As of mid-2025, inclisiran has achieved double-digit market share in several European countries and is gaining ground in the United States following broader payer acceptance. Novartis has reported steady uptake across hospital systems and outpatient cardiovascular clinics. Analysts estimate inclisiran could reach $3 billion in annual sales by 2027, particularly if real-world evidence continues to support its effectiveness and cost-efficiency.

Novartis stock has responded modestly to inclisiran’s success, with the cardiovascular franchise seen as a stable, long-term growth pillar rather than a breakout catalyst. Nevertheless, the company’s ability to combine siRNA innovation with broad commercial reach positions it as a resilient competitor in the PCSK9 space.

How is Verve Therapeutics transforming the game with gene-editing?

Verve Therapeutics Inc. is the most speculative of the five names, but also perhaps the most transformative. The American biotech company is developing a once-and-done PCSK9 therapy using CRISPR-based base editing. Its lead candidate, VERVE-101, targets the PCSK9 gene directly, aiming to permanently reduce LDL-C after a single infusion. Preclinical and early human data suggest the potential for lifelong lipid management without ongoing dosing.
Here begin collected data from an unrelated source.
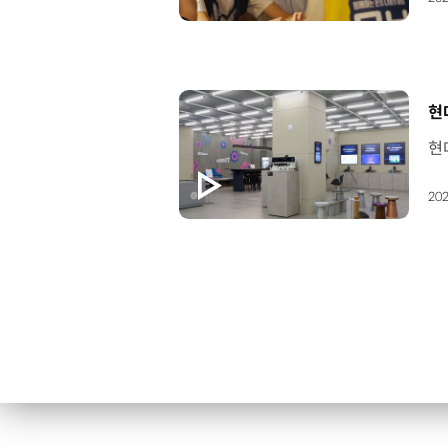
[
현
202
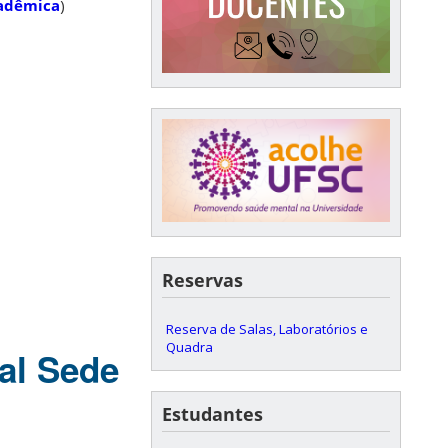
cadêmica
)
Reservas
Reserva de Salas, Laboratórios e
Quadra
al Sede
Estudantes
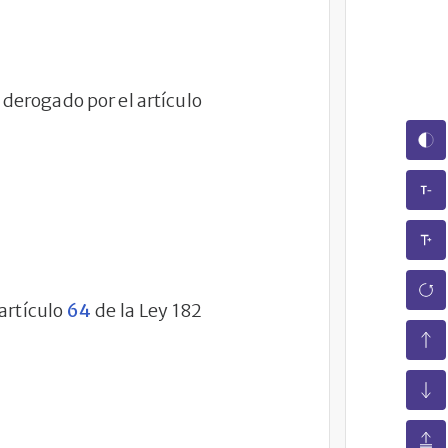
 derogado por el artículo
artículo
64
de la Ley 182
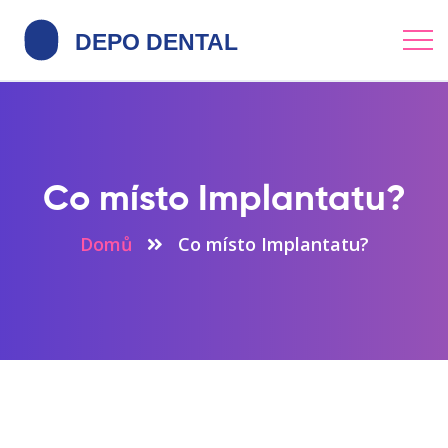
Co místo Implantatu?
Domů
Co místo Implantatu?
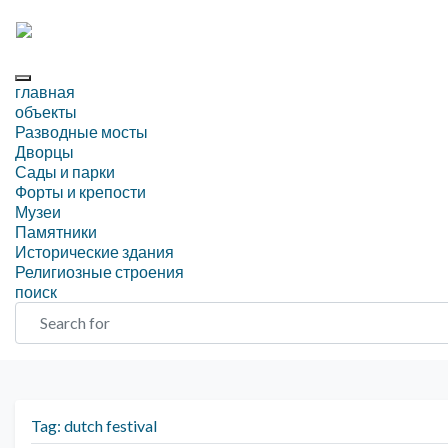
главная
объекты
Разводные мосты
Дворцы
Сады и парки
Форты и крепости
Музеи
Памятники
Исторические здания
Религиозные строения
поиск
Search for
Tag: dutch festival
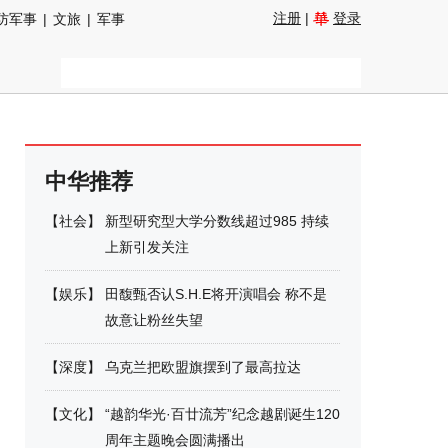
注册
|
登录
防军事
|
文旅
|
军事
中华推荐
【
社会
】
新型研究型大学分数线超过985 持续
上新引发关注
【
娱乐
】
田馥甄否认S.H.E将开演唱会 称不是
故意让粉丝失望
【
深度
】
乌克兰把欧盟旗摆到了最高拉达
【
文化
】
“越韵华光·百廿流芳”纪念越剧诞生120
周年主题晚会圆满播出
However, Verve has encountered regulatory complexity, including a recent clinical hold by the U.S. Food and Drug Administration pending additional safety data. Patient enrollment has resumed in Europe under ex-U.S. regulatory pathways, with interim Phase 1 results expected by early 2026. Analysts from SVB Securities and Piper Sandler view Verve as a high-risk, high-reward play, with potential peak sales exceeding $10 billion if the therapy succeeds—though significant clinical and regulatory hurdles remain.
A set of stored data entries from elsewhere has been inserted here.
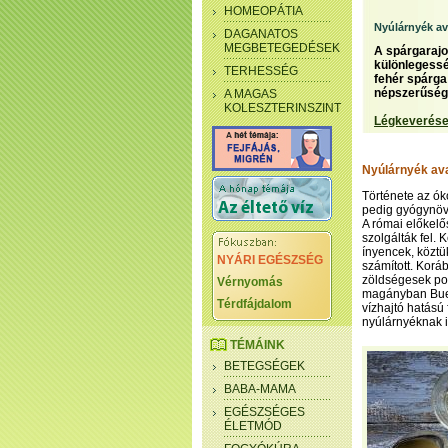
HOMEOPÁTIA
Nyúlárnyék a
DAGANATOS
MEGBETEGEDÉSEK
A spárgarajo
különlegessé
TERHESSÉG
fehér spárga
népszerűség
A MAGAS
KOLESZTERINSZINT
Légkeverése
Nyúlárnyék av
Története az óko
pedig gyógynövén
A római előkelő
szolgálták fel.
ínyencek, köztü
NYÁRI EGÉSZSÉG
számított. Korá
zöldségesek por
Vérnyomás
magányban Buen
Térdfájdalom
vízhajtó hatású
nyúlárnyéknak i
TÉMÁINK
BETEGSÉGEK
BABA-MAMA
EGÉSZSÉGES
ÉLETMÓD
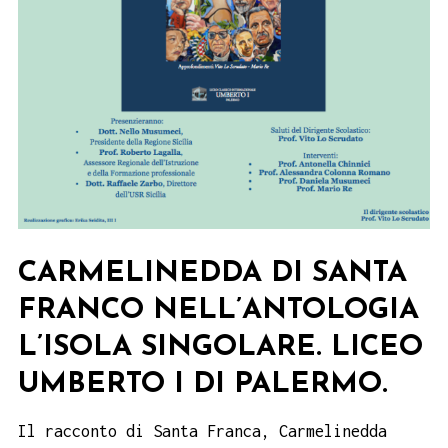
CARMELINEDDA DI SANTA
FRANCO NELL’ANTOLOGIA
L’ISOLA SINGOLARE. LICEO
UMBERTO I DI PALERMO.
Il racconto di Santa Franca, Carmelinedda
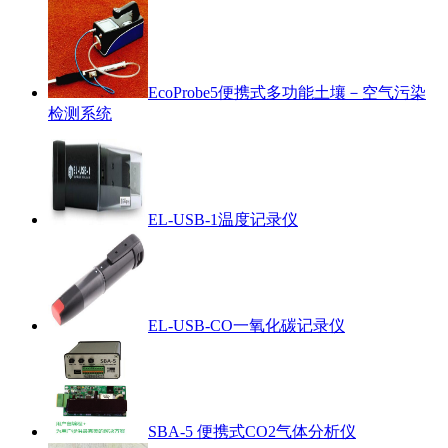
EcoProbe5便携式多功能土壤－空气污染
检测系统
EL-USB-1温度记录仪
EL-USB-CO一氧化碳记录仪
SBA-5 便携式CO2气体分析仪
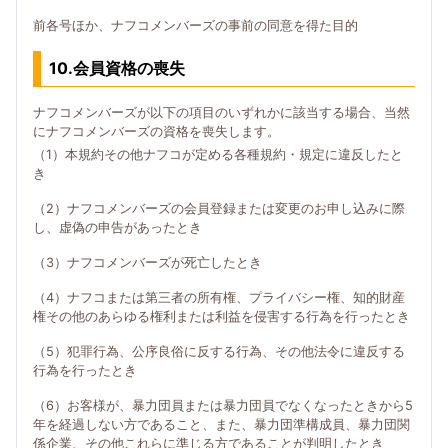
前各号ほか、ナフコメンバーズの事前の同意を得た目的
10.会員資格の喪失
ナフコメンバーズが以下の項目のいずれかに該当する場合、当然
にナフコメンバーズの資格を喪失します。
（1）本規約その他ナフコが定める各種規約・規定に違反したと
き
（2）ナフコメンバーズの会員登録または変更のお申し込みに際
し、虚偽の申告があったとき
（3）ナフコメンバーズが死亡したとき
（4）ナフコまたは第三者の所有権、プライバシー権、知的財産
権その他のあらゆる権利または利益を侵害する行為を行ったとき
（5）犯罪行為、公序良俗に反する行為、その他法令に違反する
行為を行ったとき
（6）お客様が、暴力団員または暴力団員でなくなったときから5
年を経過しない方であること、また、暴力団準構成員、暴力団関
係企業、その他これらに準じる方であることが判明したとき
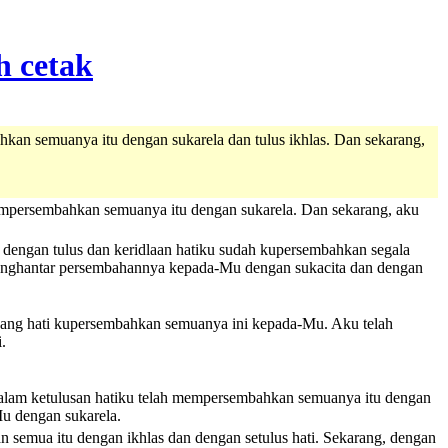
an semuanya itu dengan sukarela dan tulus ikhlas. Dan sekarang,
empersembahkan semuanya itu dengan sukarela. Dan sekarang, aku
 dengan tulus dan keridlaan hatiku sudah kupersembahkan segala
h menghantar persembahannya kepada-Mu dengan sukacita dan dengan
enang hati kupersembahkan semuanya ini kepada-Mu. Aku telah
.
dalam ketulusan hatiku telah mempersembahkan semuanya itu dengan
u dengan sukarela.
emua itu dengan ikhlas dan dengan setulus hati. Sekarang, dengan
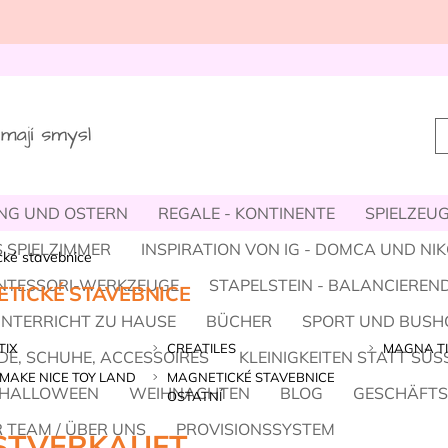
NG UND OSTERN
REGALE - KONTINENTE
SPIELZEUG,
 SPIELZIMMER
INSPIRATION VON IG - DOMCA UND NI
ké stavebnice
NTESSORI-WERKZEUGE
STAPELSTEIN - BALANCIEREND
TICKÉ STAVEBNICE
UNTERRICHT ZU HAUSE
BÜCHER
SPORT UND BUSH
TIX
CREATILES
MAGNA TI
E, SCHUHE, ACCESSOIRES
KLEINIGKEITEN STATT SÜS
 MAKE NICE TOY LAND
MAGNETICKÉ STAVEBNICE
HALLOWEEN
WEIHNACHTEN
BLOG
GESCHÄFT
OSTATNÍ
 TEAM / ÜBER UNS
PROVISIONSSYSTEM
STVERKAUFT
Institutional interest remains strong, particularly among biotech-focused hedge funds and long-only growth managers. Verve’s market capitalization hovers near $1.2 billion, reflecting speculative enthusiasm around the gene-editing platform.

What does the broader PCSK9 market outlook suggest?

The global PCSK9 inhibitor market, valued at around $2 billion in 2023, is expected to grow to $2.8 billion in 2025 and potentially exceed $8 billion by 2032. This expansion is driven by persistent unmet need in LDL-C management, increased cardiovascular risk stratification, and rising guideline support for aggressive lipid-lowering strategies. Analysts also expect the market to bifurcate into injectable versus non-injectable modalities, with oral and RNA-based therapies likely gaining share in the primary prevention space.

From a pricing and access perspective, value-based models are becoming increasingly important, especially in single-payer markets and U.S. Medicare Advantage plans. Companies with flexible pricing strategies, superior adherence data, and scalable manufacturing capabilities are expected to lead the next phase of PCSK9 market evolution.

Which PCSK9 inhibitor stocks offer the best investment potential in 2025?

Amgen Inc. remains the dominant player in terms of revenue and established clinical credibility, though legal liabilities may temper valuation expansion. Regeneron and Sanofi are positioned to defend Praluent’s modest but stable market share, especially now that patent risks have eased. Merck & Co., Inc. holds the most disruptive potential with enlicitide, a product that could significantly alter adherence dynamics and access in the cholesterol market. Novartis AG, while not headline-grabbing, is strategically positioned with inclisiran as a long-term, low-frequency alternative. Verve Therapeutics offers the highest upside, but with corresponding execution risk tied to novel gene-editing science.

For investors seeking stability with growth potential, Amgen and Novartis offer defensible positioning. Those seeking disruptive upside may find Merck and Verve compelling, while Regeneron–Sanofi remains a value play with renewed optionality.